Maryland coaches fly with wings of destiny

November 22, 1990|By Mike Preston | Mike Preston,Sun Staff Correspondent

COLLEGE PARK -- Outside linebackers coach Kurt Van Valkenburgh had been an assistant with the University of Maryland only eight months when head coach Bobby Ross resigned in November 1986.

"I just said, 'Oh no, here we go again,' " said Van Valkenburgh. "It's tough when you don't have any control, but it's part of the business. Thank goodness Joe [Krivak] succeeded Bobby."

Van Valkenburgh says he is one of the lucky ones. He has changed jobs only seven times as an assistant since he began coachingin 1972. Maryland defensive coordinator Greg Williams has made eight changes.

Williams and Van Valkenburgh, along with the eight other coaches on the Maryland staff, are confident they won't have to make another change by next week.

University of Maryland head coach Joe Krivak and athletic director Andy Geiger have been meeting this week to decide if Krivak (18-25-1 record), who recently finished the fourth and final year of his contract, will be retained.

And if Krivak isn't, most of the Maryland coaching staff will have to break out the real estate signs.

Again.

But this week, it has been business as usual for the coaching staff. After last Saturday's 35-30 upset of Virginia, most of them hit the road and the recruiting trail.

But they can't stop thinking about what has happened in the past, and what may happen in the future.

"Basically, your destiny is controlled by other people," said Van Valkenburgh, who is married and has three children. "And once you get fired or the head coach resigns, it leaves you with that hollow feeling in your mind. It's tough moving from spot to spot, especially once your kids get attached."

Maybe only truck drivers and airplane pilots move across the country more often.

A lot of assistants relocate because they want to work their way up and eventually become head coaches.

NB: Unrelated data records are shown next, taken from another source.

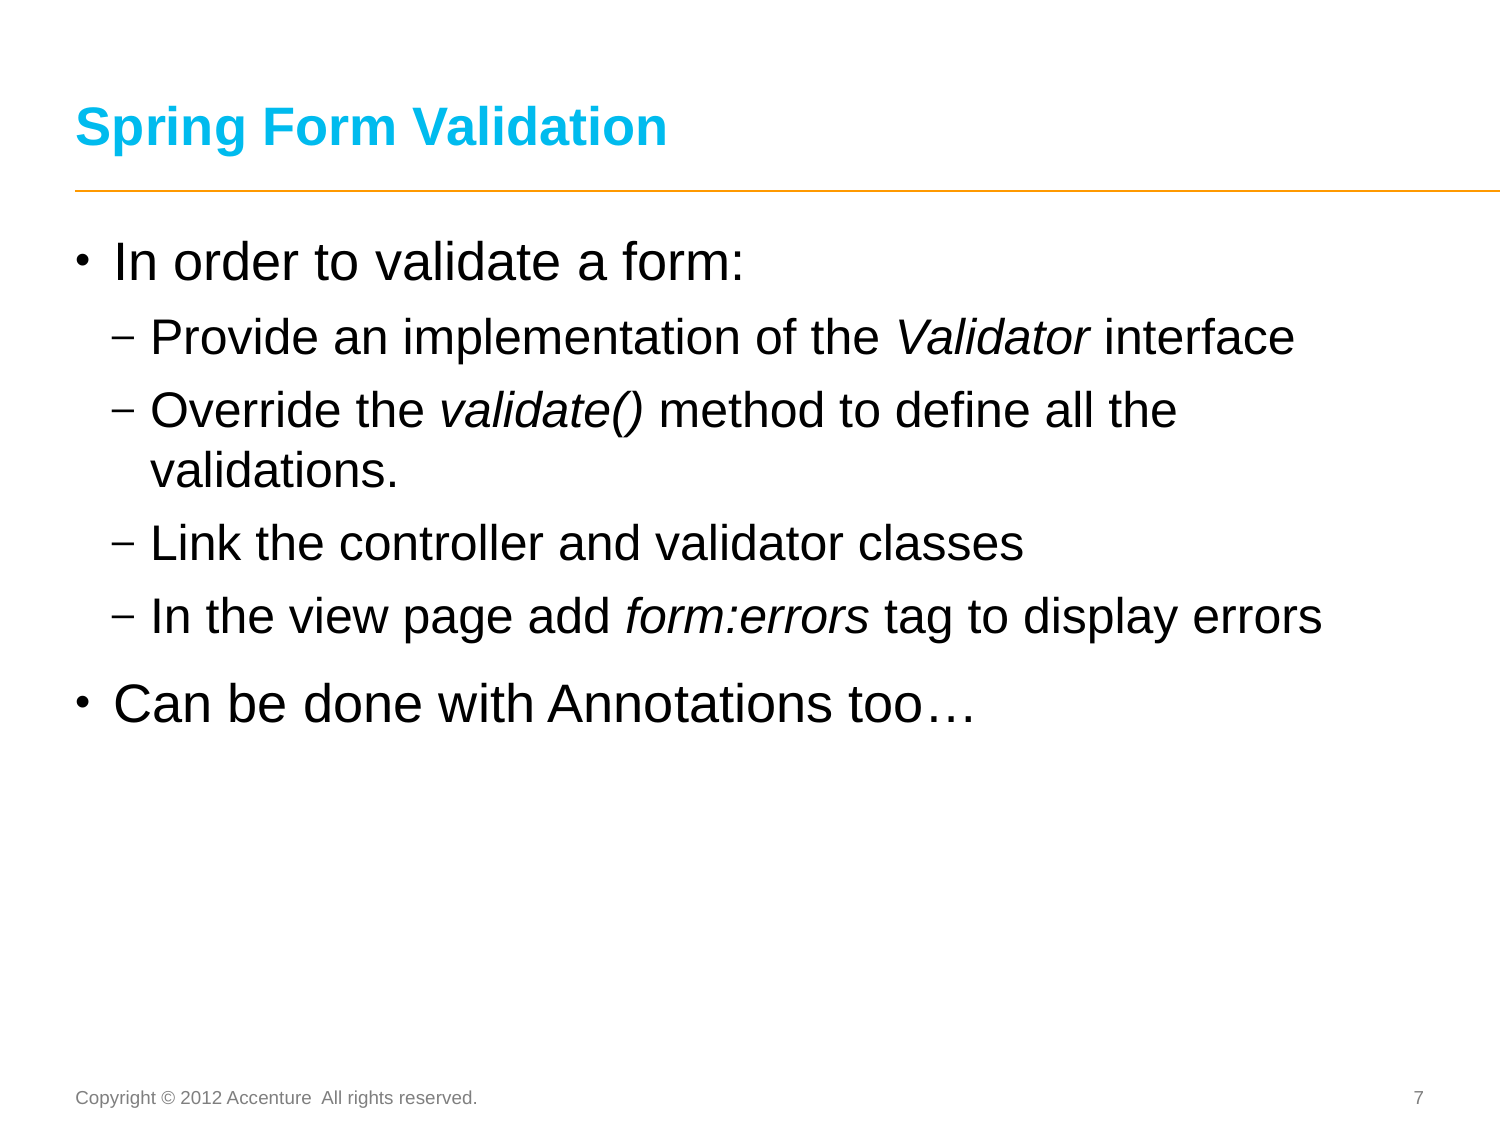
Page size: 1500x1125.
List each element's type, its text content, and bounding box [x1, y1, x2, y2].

list In order to validate a form: Provide an implementation of the Validator interface Override the validate() method to define all the validations. Link the controller and validator classes In the view page add form:errors tag to display errors Can be done with Annotations too… [75, 226, 1425, 1018]
title Spring Form Validation [75, 27, 1422, 157]
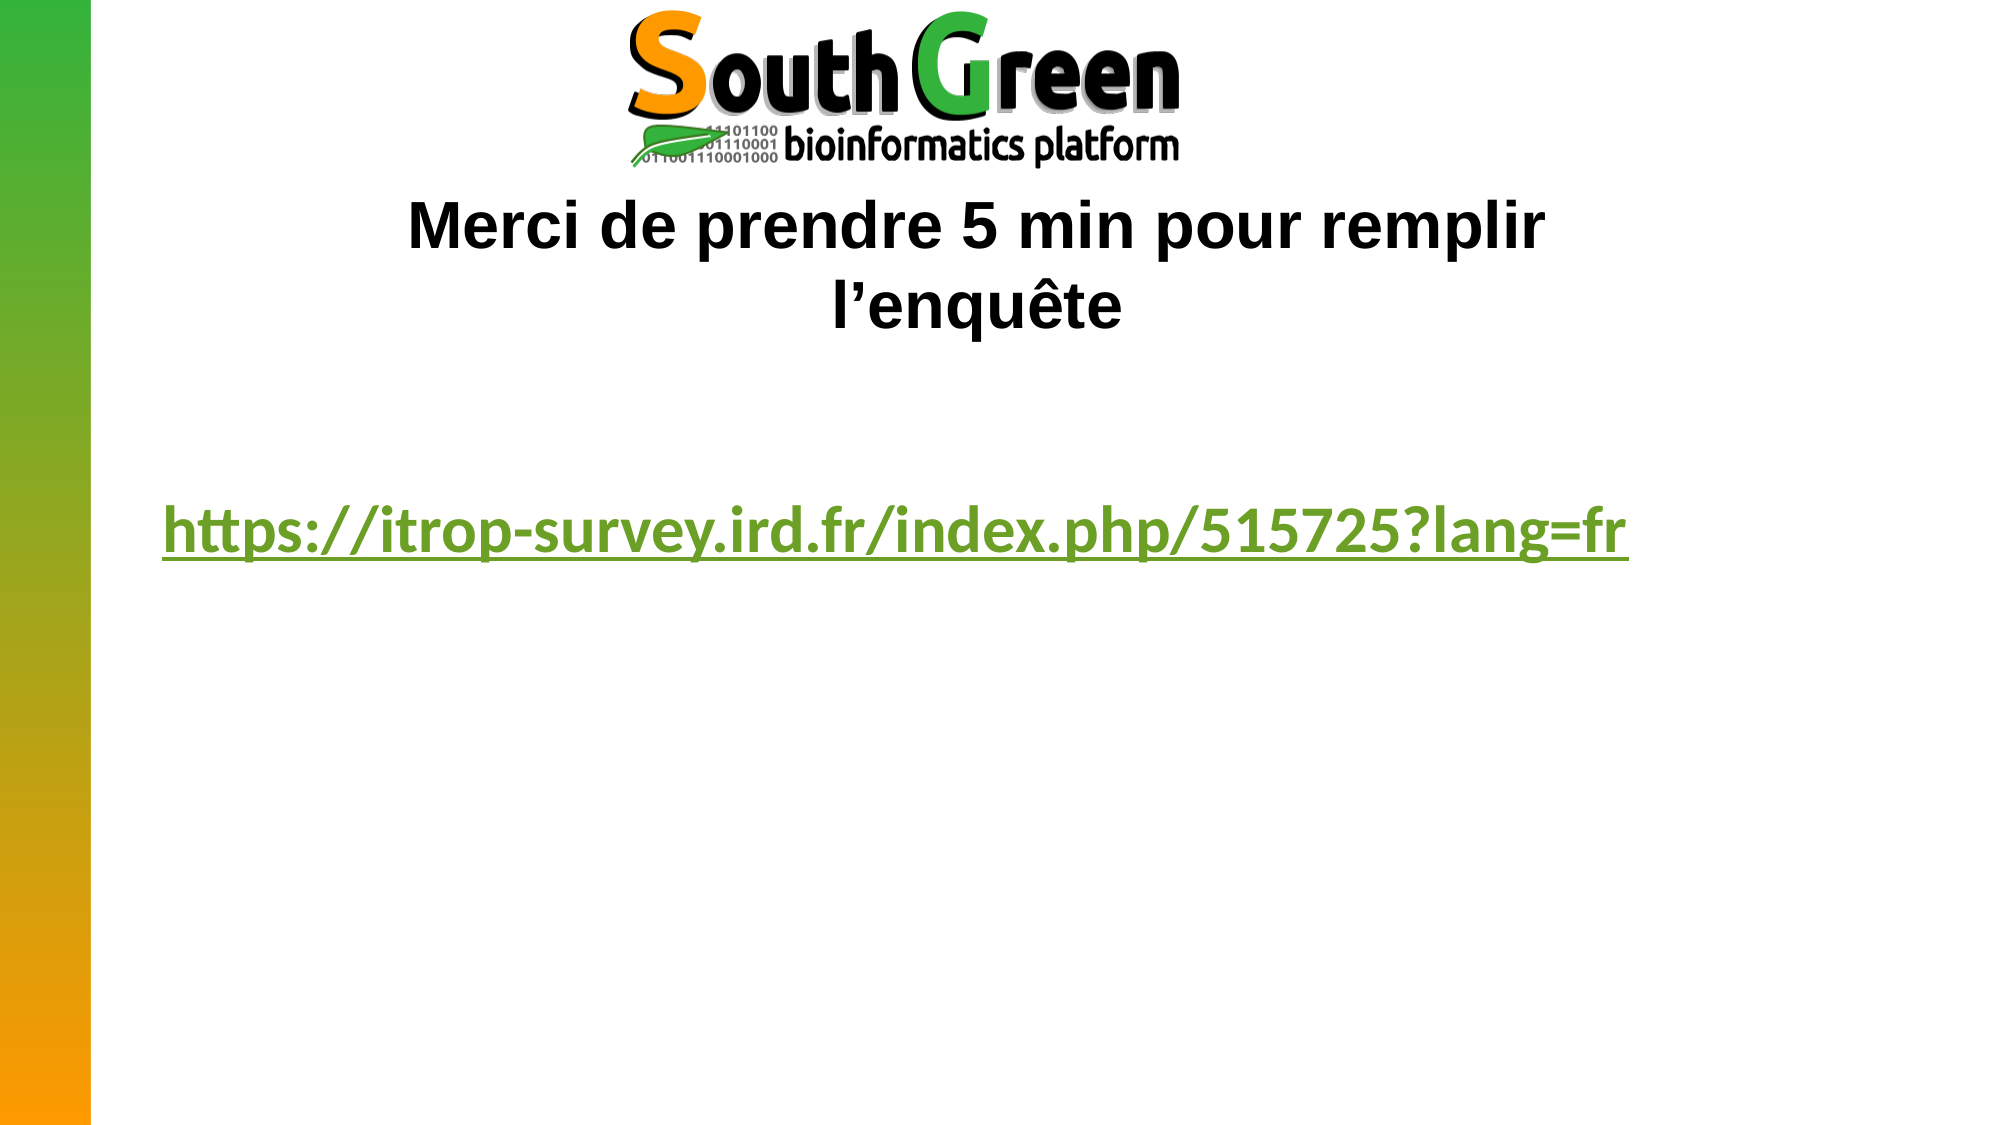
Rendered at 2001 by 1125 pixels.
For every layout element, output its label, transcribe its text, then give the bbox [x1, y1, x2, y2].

text_box Merci de prendre 5 min pour remplir l’enquête [265, 204, 1690, 320]
picture [626, 7, 1187, 171]
text_box https://itrop-survey.ird.fr/index.php/515725?lang=fr [141, 374, 1960, 1099]
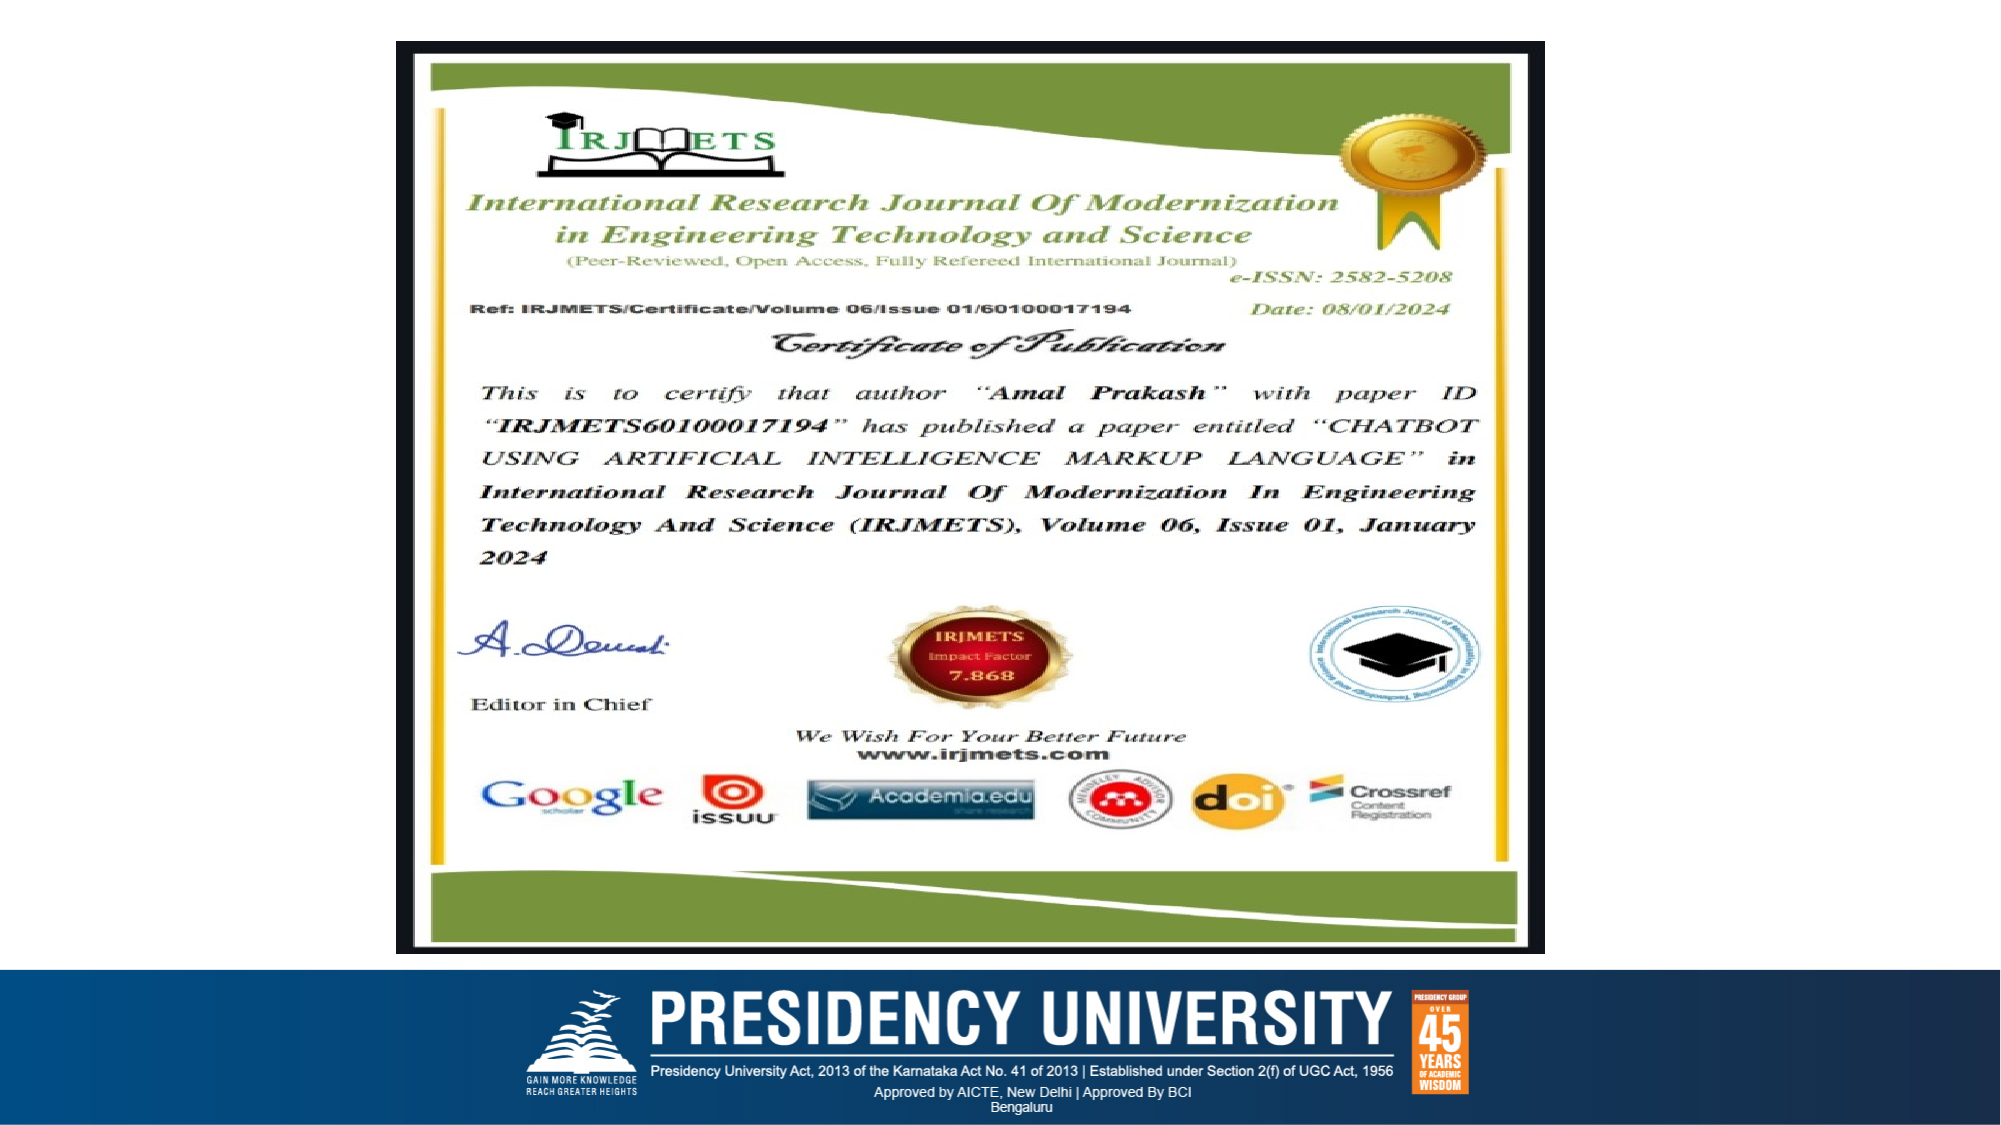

And some move because they are fired.

Krivak, while an assistant under Ross, once admitted that he was afraid to build an addition onto his home because Ross kept suggesting he might resign before the last two years of his contract were up.

Krivak remembers the day Ross finally did resign.

"He walked into the office and said, 'Guys, that's it. It's over,' " said Krivak.

It was that simple?

"That was about it. Hey, we all know it's part of the business," saidKrivak.

Van Valkenburgh was part of Dick Bestwick's staff (1976-81) that was fired and preceded George Welsh at Virginia.

Here's how he got his pink slip:

"The recruiting coordinator called me at home and said, 'Hey, I got a phone call. Come on in, the party is over,' " he said.

"I remember going home and telling my wife. She said, 'Well, what are we going to do next?' It's tough when you don't know what you're going to do, when you're going to do it and how you're going to get there. You never really put away the real estate sign. You know you're going to use it sooner or later."

Williams points out that being an assistant isn't all bad. His family has seen the country, been to numerous bowl games and received a fine education as a result of his involvement with the football program.

"My wife has been very supportive," said Williams. "Actually, I don't consider this work. I really haven't worked a day in my life."

Van Valkenburgh said: "I enjoy working with the players and developing their abilities. The kids are fun to be around and it's exciting. Then there is the thrill of the game itself."

But Van Valkenburgh said for every high, there are five lows. One of the lows is an assistant's contract. If a head coach is fired with two years left on his contract, the university must buy out the rest of his contract. Assistants usually sign one-year contracts.

Van Valkenburgh says sometimes you can see the end coming, like during his last year at Virginia, when the Cavaliers were 1-10.

"There was just a lot of speculation,"" said Van Valkenburgh. "We pretty much knew how it was going to end."

He says there wasn't nearly as much pressure at Maryland during the 1990 season.

rTC "We all knew this was the final year of the coach's contract," said Van Valkenburgh. "But we all agreed to do the best job that we could and let whatever will happen take place.

"One thing about being a coach, you're only as good as your last game," said Van Valkenburgh, laughing. "Right now, we're great. After the North Carolina game [a 34-10 loss] we were just a big bunch of dummies. But now, after beating Virginia, we became real smart since that North Carolina game."

Maryland assistant coaches

* George Foussekis, assistant head and inside linebackers coach, at Maryland since 1971.

* Greg Williams, defensive coordinator and defensive backs coach, at Maryland since 1982.

* Jerry Eisaman, quarterbacks coach, returned this season; quarterbacks coach, 1972-81.

* Dennis Murphy, defensive line coach, 1982 to present.

* Paul Tortorella, tight ends and special teams coach, 1990.

* Rod Sharpless, wide receivers coach, returned this season; linebackers coach from 1977-81.

* Kurt Van Valkenburgh, outside linebackers coach, 1986 to present.

* Tony Whittlesey, offensive coordinator and running backs coach, became wide receivers coach in 1990.

* John Zernhelt, offensive line coach, 1987 until present.

* Jeff Mann, recruiting coordinator and administrative assistant, 1982 to present.